Le spécimen qui focalisait l’attention de tout le monde avait un énorme corps bien gras et une bouche de dessin animé. C’était un monstrueux poisson-chat à tête plate, capable de gober un homme jusqu’à la taille comme s’il avait une queue de sirène. Les pêcheurs durent se mettre à deux pour le hisser sur la balance. L’homme à l’origine de cette prise miraculeuse portait le bouc, une casquette de base-ball à motif camouflage, un jean coupé sous le genou et des tennis blanches souillées. Apparemment, il conduisait les camions de grumes pour le compte de l’usine.
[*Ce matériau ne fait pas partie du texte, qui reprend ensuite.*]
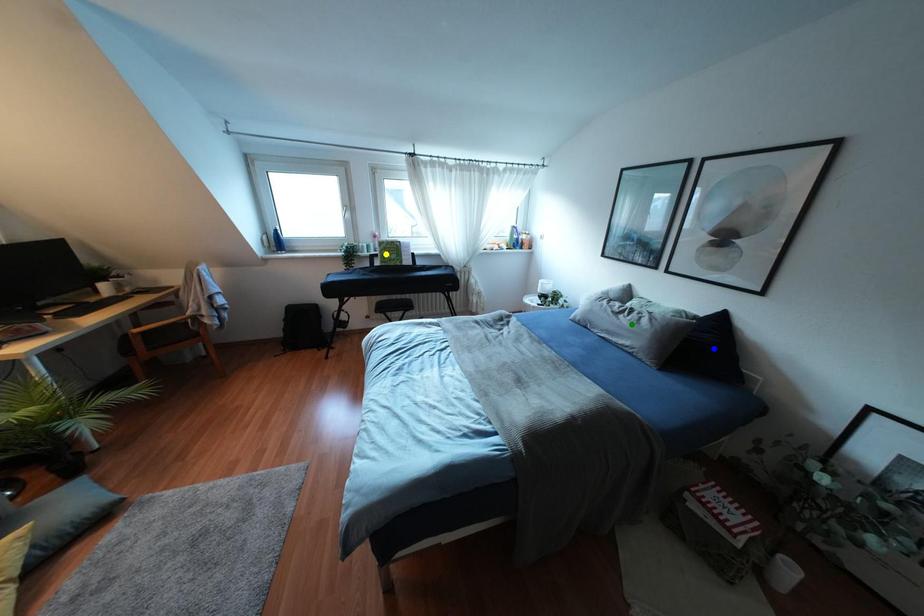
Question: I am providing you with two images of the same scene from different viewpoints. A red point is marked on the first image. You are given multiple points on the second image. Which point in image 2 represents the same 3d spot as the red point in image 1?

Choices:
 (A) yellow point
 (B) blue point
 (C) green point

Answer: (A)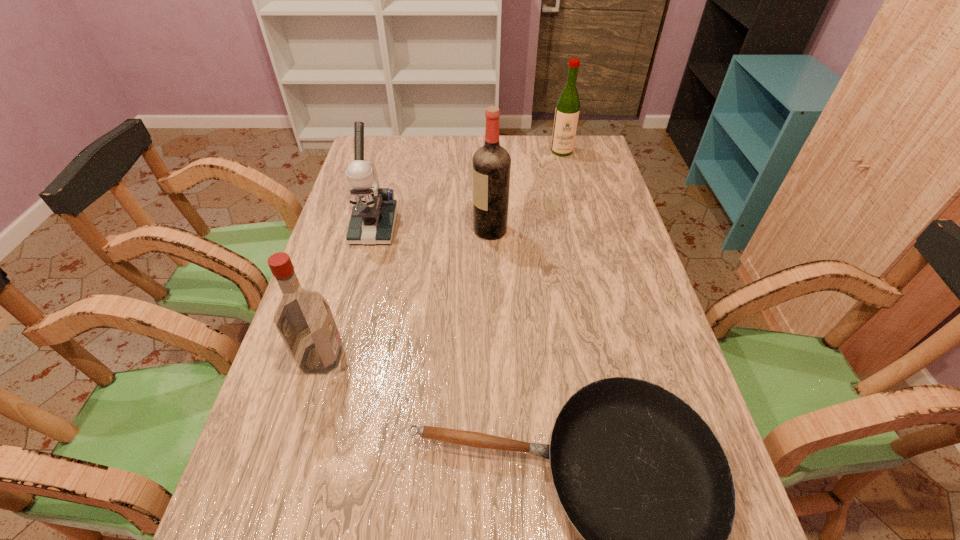
Where is `the second closest liquor to the frying pan`? Image resolution: width=960 pixels, height=540 pixels. the second closest liquor to the frying pan is located at coordinates (491, 164).

The width and height of the screenshot is (960, 540). What are the coordinates of `free space that satisfies the following two spatial constraints: 1. on the label of the farthest object; 2. on the front-facing side of the second nearest liquor` in the screenshot? It's located at point(581,230).

You are a GUI agent. You are given a task and a screenshot of the screen. Output one action in this format:
    pyautogui.click(x=<x>, y=<y>)
    Task: Click on the free spot that satisfies the following two spatial constraints: 1. on the label of the farthest object; 2. on the front-facing side of the second farthest liquor
    The image size is (960, 540).
    Given the screenshot: What is the action you would take?
    pyautogui.click(x=581, y=230)

Locate an element on the screen. The width and height of the screenshot is (960, 540). free point that satisfies the following two spatial constraints: 1. at the eyepiece of the microscope; 2. on the front-facing side of the nearest liquor is located at coordinates (340, 357).

Identify the location of free location that satisfies the following two spatial constraints: 1. at the eyepiece of the microscope; 2. on the front-facing side of the nearest liquor. (340, 357).

Identify the location of free space that satisfies the following two spatial constraints: 1. on the label of the rightmost liquor; 2. on the front-facing side of the second liquor from right to left. This screenshot has width=960, height=540. (581, 230).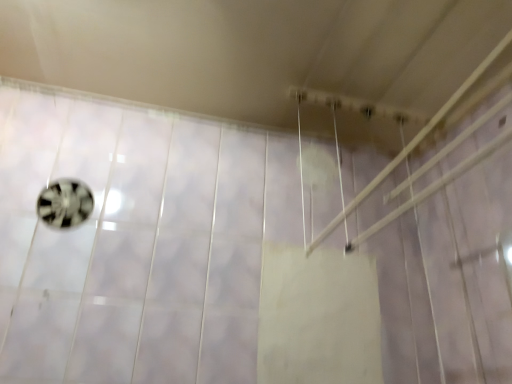
Question: From a real-world perspective, is white plastic shower at upper center located beneath metallic silver ball at left?

Choices:
 (A) no
 (B) yes

Answer: (A)

Question: Is metallic silver ball at left located within white plastic shower at upper center?

Choices:
 (A) yes
 (B) no

Answer: (B)

Question: Considering the relative sizes of white plastic shower at upper center and metallic silver ball at left in the image provided, is white plastic shower at upper center shorter than metallic silver ball at left?

Choices:
 (A) no
 (B) yes

Answer: (A)

Question: Is white plastic shower at upper center aimed at metallic silver ball at left?

Choices:
 (A) no
 (B) yes

Answer: (A)

Question: Does white plastic shower at upper center have a larger size compared to metallic silver ball at left?

Choices:
 (A) no
 (B) yes

Answer: (B)

Question: Can you confirm if white plastic shower at upper center is positioned to the left of metallic silver ball at left?

Choices:
 (A) yes
 (B) no

Answer: (B)

Question: Does metallic silver ball at left have a greater height compared to white plastic shower at upper center?

Choices:
 (A) yes
 (B) no

Answer: (B)

Question: Is metallic silver ball at left oriented away from white plastic shower at upper center?

Choices:
 (A) yes
 (B) no

Answer: (B)

Question: From the image's perspective, is metallic silver ball at left on top of white plastic shower at upper center?

Choices:
 (A) no
 (B) yes

Answer: (A)

Question: From a real-world perspective, is metallic silver ball at left on top of white plastic shower at upper center?

Choices:
 (A) yes
 (B) no

Answer: (B)

Question: Can you confirm if metallic silver ball at left is thinner than white plastic shower at upper center?

Choices:
 (A) no
 (B) yes

Answer: (B)

Question: Is metallic silver ball at left outside of white plastic shower at upper center?

Choices:
 (A) yes
 (B) no

Answer: (A)

Question: Looking at the image, does white plastic shower at upper center seem bigger or smaller compared to metallic silver ball at left?

Choices:
 (A) big
 (B) small

Answer: (A)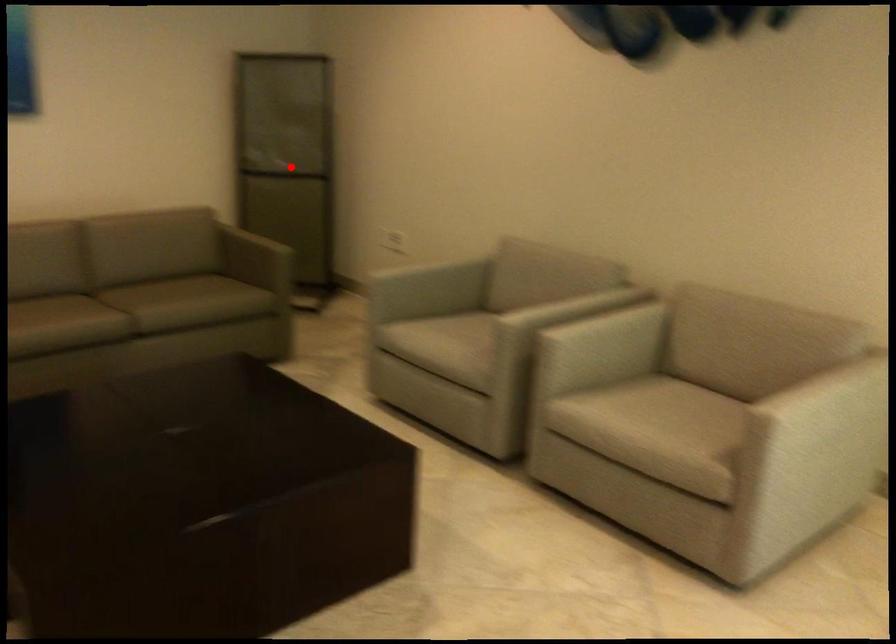
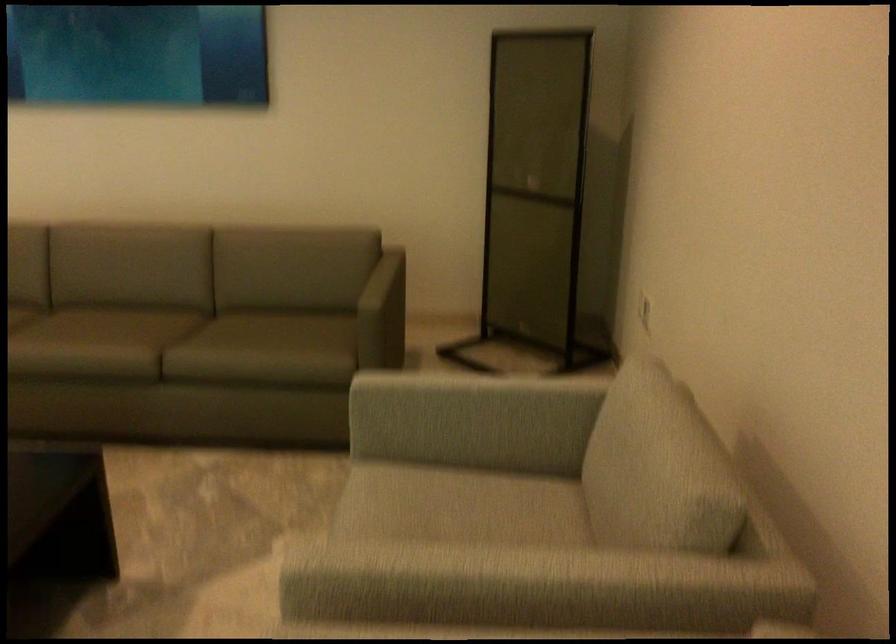
Question: I am providing you with two images of the same scene from different viewpoints. A red point is marked on the first image. At the location where the point appears in image 1, is it still visible in image 2?

Choices:
 (A) Yes
 (B) No

Answer: (A)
Sur sa casquette, on pouvait lire : RAYONIER, du nom de l’une des entreprises les plus importantes u secteur. Il avait pêché ce poisson-chat dans un trou d’eau de cinq mètres, avec un corps de ligne d’un centimètre de diamètre et un plomb de quatre-vingt-cinq grammes. Le doyen de l’association chargé de la pesée avait les yeux rivés au cadran circulaire de la balance et à la flèche rouge qui affichait en tremblant le poids du poisson mort. Suspendu au crochet, celui-ci ressemblait à un têtard mutant, boursouflé par quelque terrifiant produit chimique que l’usine avait rejeté en amont du fleuve.
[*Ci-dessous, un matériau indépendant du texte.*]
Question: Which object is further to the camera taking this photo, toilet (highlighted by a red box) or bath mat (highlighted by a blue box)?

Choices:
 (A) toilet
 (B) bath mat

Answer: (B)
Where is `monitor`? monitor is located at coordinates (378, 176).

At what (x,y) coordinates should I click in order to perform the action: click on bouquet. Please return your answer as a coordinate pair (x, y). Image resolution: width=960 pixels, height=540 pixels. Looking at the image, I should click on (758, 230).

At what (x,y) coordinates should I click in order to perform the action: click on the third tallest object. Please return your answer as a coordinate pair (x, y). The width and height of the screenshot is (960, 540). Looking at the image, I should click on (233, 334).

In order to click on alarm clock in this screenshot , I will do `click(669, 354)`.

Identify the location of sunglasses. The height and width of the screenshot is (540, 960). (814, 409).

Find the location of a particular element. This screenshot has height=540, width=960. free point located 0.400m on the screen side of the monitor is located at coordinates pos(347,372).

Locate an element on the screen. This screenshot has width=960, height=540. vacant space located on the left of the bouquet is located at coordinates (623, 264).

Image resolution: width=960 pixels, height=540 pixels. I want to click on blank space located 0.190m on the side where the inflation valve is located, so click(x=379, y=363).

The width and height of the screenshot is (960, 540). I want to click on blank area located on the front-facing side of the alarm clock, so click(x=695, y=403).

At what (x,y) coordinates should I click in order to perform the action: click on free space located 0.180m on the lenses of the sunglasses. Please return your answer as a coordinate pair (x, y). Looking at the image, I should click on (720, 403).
« Trente-neuf kilos et trois cents grammes, annonça le juge. À deux cents grammes près, le record était battu. »

Notre père était un homme dur. Il n’était pas du genre à aimer les embrassades ou à donner la main, et rejetait toute marque d’affection. Il avait du mal à exprimer son amour. Pourtant, il y avait des choses qui lui tenaient à cœur. Le fleuve, par-dessus tout, était comme un membre de sa famille et comptait beaucoup plus à ses yeux que n’importe quel lien de chair ou de sang. Les jours où il ne travaillait pas, il nous y emmenait mon frère et moi, et nous installait à la proue, bien peignés et très sérieux comme si on allait à l’église. Et peut-être était-ce là qu’on allait. Dans son église. Une cathédrale marécageuse et irriguée par de multiples ruisseaux, avec un toit feuillu que soutenaient des colonnes de cyprès et de gommiers. Il nous apprenait ses beautés et ses secrets, ses endroits cachés. Et je crois qu’en nous montrant le fleuve – son fleuve – il nous ouvrait son cœur, au moins en partie. C’est comme ça que je savais qu’il nous aimait.